Two weeks went by full of Netflix and DoorDash, and my back slowly got better, so I went to work for the first time since my fall. It was my first time walking, standing, sitting in a chair for four straight hours and my back rebelliously shouted, ‘TAKE ME HOME TO NETFLIX.’
That was the day I was supposed to start my period, and I hadn’t started as of that afternoon, so I took the test. I went back to watching Netflix, and then after enough time had passed went to the bathroom counter and peered at the test: PREGNANT. Cue all the sobs and tears of joy. I couldn’t believe that a baby survived my fall, the pain killers, the almost X-ray fiasco, and yet it had.
I jump up and realize that I gotta tell my husband. Check my clock: 3:56 p.m. Dang it! He won’t be home for another hour and a half. I was impatient that we didn’t get pregnant within six months of trying; I sure wasn’t going to wait an hour and a half for him to get home. So, I text him:
‘I am not doing well.’ (sorta true…. I am crying.)

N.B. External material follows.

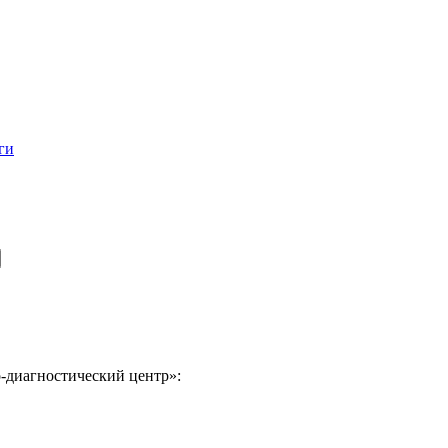
ги
-диагностический центр»:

‘Come home now.’ (He will because I have a fractured back!)
He calls. I’m still crying happy tears, but they sound sad when I say:
‘Come home. I need you home.’ (not lying. Those are true statements)
He is coming straight home. Success! Praise the Lord for this fractured back.
Cue the video of telling my husband (he throws open the door because he thinks I’m in loads of pain. His look of shock is at seeing me standing, and then he reads the four pieces of legal pad paper that spell out ‘You are a dad.’
My husband is an auditory learner, so I say it and his response is beautiful. I have never heard his voice reach that note haha. But man is he the greatest dad.
Surprising my parents with the big news wasn’t too shabby either. On October 4, 2017, Grace Kelly Howard was born healthy and perfect in every single way.
We could not be happier and so in awe of our baby girl and how God orchestrated this beautiful story together.